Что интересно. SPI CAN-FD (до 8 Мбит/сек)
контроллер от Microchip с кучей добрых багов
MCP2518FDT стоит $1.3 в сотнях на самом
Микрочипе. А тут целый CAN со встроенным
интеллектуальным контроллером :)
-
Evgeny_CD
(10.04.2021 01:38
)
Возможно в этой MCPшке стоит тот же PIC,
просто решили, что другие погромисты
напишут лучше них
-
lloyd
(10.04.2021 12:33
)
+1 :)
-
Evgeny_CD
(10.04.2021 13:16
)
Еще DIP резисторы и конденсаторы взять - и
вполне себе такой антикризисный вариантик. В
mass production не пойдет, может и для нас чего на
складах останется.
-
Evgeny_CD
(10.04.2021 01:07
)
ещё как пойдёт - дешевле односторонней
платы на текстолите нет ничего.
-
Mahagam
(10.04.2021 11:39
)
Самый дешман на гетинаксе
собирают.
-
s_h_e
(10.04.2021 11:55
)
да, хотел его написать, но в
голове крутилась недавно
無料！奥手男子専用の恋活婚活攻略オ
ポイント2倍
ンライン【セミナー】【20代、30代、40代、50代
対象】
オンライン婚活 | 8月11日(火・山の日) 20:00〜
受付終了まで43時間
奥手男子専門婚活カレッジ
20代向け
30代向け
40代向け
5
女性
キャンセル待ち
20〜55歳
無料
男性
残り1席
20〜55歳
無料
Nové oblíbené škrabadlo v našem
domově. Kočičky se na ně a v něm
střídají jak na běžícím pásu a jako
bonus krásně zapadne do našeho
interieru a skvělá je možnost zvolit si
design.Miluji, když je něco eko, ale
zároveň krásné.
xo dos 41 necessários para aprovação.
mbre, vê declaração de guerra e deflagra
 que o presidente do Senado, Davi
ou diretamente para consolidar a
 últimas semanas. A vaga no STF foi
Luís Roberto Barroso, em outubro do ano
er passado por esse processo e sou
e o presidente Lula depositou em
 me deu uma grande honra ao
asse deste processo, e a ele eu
********************
Starting at the first line of the rows and ending at the line that contains "Возможно в этой", put each line into a numbered list, skipping any blank lines.

#### Response area:
1. Что интересно. SPI CAN-FD (до 8 Мбит/сек)
2. контроллер от Microchip с кучей добрых багов
3. MCP2518FDT стоит $1.3 в сотнях на самом
4. Микрочипе. А тут целый CAN со встроенным
5. интеллектуальным контроллером :)
6. -
7. Evgeny_CD
8. (10.04.2021 01:38
9. )
10. Возможно в этой MCPшке стоит тот же PIC,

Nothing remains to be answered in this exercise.